Question

What is the radius of a circle with a circumference of $28\pi $?

Answer 1

Hint: For solving this question you should know about the relation of radius, circumference and diameter of a circle with one another or each other. And this relation is generally used for calculating the circumference or radius by each other. We know that the radius is half the diameter or we can say that the diameter is double its radius. And the circumference of a circle is equal to the product of diameter with $\pi $.
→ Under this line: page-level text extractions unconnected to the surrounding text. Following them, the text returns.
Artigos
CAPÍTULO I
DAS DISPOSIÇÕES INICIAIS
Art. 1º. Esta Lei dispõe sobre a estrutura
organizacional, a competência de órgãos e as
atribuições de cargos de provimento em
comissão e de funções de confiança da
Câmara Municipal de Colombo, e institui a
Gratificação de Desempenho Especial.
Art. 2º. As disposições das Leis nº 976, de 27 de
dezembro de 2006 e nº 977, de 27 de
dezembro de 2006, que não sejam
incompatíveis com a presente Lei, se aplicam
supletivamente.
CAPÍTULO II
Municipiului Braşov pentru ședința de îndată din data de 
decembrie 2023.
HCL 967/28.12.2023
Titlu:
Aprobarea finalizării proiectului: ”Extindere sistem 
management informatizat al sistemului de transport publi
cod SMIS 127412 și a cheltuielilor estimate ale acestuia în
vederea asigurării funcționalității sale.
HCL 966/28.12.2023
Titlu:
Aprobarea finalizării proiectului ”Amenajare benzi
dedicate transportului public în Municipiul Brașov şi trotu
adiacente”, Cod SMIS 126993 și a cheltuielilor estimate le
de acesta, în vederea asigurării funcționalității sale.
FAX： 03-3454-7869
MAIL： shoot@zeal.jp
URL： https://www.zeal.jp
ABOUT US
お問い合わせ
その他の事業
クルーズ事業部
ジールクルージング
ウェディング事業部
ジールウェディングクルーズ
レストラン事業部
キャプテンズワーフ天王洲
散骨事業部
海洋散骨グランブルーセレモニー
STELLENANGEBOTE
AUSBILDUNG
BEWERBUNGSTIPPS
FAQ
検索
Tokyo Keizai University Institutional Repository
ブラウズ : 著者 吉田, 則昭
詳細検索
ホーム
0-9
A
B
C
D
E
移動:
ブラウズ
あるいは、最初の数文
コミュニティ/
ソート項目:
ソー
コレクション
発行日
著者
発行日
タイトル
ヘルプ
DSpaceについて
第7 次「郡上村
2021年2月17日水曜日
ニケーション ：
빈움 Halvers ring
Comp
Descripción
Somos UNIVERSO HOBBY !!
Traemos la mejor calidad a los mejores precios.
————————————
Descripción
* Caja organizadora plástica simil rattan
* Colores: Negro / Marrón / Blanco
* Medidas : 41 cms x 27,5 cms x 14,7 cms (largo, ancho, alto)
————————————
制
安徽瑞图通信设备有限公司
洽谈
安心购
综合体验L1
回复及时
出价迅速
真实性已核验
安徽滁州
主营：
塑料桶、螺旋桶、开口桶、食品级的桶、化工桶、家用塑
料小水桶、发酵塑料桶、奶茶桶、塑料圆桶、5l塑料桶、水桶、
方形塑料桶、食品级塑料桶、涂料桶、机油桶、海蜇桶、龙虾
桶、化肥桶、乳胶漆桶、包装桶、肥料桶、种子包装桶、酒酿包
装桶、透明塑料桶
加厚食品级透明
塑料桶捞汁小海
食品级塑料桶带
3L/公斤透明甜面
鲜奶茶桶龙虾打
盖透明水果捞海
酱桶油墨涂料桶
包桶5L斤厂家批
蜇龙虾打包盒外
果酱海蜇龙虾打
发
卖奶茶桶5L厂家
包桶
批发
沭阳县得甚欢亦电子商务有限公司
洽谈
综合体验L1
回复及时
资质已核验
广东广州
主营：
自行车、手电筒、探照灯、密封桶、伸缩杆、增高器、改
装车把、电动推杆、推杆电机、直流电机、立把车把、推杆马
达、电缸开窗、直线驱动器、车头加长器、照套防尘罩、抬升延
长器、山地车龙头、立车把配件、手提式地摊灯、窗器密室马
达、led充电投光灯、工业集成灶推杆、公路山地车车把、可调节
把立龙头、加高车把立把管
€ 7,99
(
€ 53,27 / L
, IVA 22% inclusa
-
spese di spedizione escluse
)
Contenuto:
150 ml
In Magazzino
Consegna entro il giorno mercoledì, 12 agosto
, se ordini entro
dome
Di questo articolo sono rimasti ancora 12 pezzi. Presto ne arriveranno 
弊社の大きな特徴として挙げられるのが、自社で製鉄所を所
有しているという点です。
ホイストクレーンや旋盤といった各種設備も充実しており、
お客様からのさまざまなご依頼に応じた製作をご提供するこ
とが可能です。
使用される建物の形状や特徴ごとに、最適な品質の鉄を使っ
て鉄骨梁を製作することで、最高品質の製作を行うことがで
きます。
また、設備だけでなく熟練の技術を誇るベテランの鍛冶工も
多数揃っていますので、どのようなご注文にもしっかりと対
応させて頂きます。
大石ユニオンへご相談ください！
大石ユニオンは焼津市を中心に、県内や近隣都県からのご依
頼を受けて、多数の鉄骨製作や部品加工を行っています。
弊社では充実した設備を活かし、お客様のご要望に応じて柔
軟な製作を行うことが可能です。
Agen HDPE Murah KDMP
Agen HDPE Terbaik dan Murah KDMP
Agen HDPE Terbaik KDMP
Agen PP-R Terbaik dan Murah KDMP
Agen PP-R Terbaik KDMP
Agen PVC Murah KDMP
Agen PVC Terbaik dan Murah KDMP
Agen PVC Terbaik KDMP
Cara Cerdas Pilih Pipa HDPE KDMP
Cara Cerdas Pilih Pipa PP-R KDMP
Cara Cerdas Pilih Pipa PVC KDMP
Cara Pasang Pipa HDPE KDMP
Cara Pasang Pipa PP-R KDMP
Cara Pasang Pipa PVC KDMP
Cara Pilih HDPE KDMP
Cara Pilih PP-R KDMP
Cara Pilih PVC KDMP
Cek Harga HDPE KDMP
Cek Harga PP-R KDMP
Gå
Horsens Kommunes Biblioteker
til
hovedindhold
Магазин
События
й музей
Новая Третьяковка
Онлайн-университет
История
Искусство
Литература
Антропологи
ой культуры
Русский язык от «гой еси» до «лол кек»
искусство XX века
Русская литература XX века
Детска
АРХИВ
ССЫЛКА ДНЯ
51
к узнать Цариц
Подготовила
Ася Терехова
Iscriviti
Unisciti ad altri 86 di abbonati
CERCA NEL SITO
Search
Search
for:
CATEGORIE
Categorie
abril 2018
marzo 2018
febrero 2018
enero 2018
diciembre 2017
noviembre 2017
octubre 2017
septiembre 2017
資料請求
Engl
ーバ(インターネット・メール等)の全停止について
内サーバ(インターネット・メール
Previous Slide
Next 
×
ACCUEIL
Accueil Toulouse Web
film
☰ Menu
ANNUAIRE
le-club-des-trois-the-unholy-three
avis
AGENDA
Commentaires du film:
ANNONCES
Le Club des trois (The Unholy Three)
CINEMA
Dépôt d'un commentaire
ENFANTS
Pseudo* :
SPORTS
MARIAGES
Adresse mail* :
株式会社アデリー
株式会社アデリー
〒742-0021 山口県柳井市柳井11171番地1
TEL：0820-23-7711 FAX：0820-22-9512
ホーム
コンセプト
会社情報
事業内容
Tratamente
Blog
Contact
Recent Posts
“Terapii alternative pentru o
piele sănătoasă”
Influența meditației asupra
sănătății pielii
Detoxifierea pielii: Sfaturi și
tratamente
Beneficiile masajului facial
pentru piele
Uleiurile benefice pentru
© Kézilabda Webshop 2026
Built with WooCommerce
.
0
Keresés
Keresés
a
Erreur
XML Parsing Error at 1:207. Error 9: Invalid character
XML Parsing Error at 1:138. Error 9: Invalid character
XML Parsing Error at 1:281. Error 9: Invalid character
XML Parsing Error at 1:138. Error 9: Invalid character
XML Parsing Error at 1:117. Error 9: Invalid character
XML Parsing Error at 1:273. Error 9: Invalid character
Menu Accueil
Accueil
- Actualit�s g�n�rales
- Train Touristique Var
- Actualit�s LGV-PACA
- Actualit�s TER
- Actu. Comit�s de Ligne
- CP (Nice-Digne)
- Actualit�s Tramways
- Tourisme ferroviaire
Complete step by step answer:
In the question it is asked to determine the radius of a circle whose circumference is given as $28\pi $. If we look at the diagram then,

We can see in this that the radius is denoted by $r$. Diameter is denoted by $d$ and the outer side of the circle is known as the circumference where the circle ends up. As we know that the radius is always half of the diameter for a circle and we can say that the diameter of a circle is double of the radius. It means $r=\dfrac{d}{2}$ or $d=2r$.
The circumference of a circle is the product of the angle of a circle that is $2\pi $ and radius $r$. So, the circumference of a circle is equal to $2\pi r$.
According to our question, we have to find the radius of a circle. The circumference is given as $28\pi $. Since the circumference of the circle is $2\pi r$, so,
$\begin{align}
  & \Rightarrow 2\pi r=28\pi \\
 & \Rightarrow r=\dfrac{28}{2} \\
 & \Rightarrow r=14units \\
\end{align}$
Therefore, the radius of a circle whose circumference is $28\pi $ is 14 units.

Note: During solving this type of questions you should be careful of taking values of radius. The maximum time question asks for the area of the circle or the circumference of the circle and gives the value of the diameter and we have to convert it into radius. And the area of the circle is the total area which is covered by the circumference till the centre of the circle.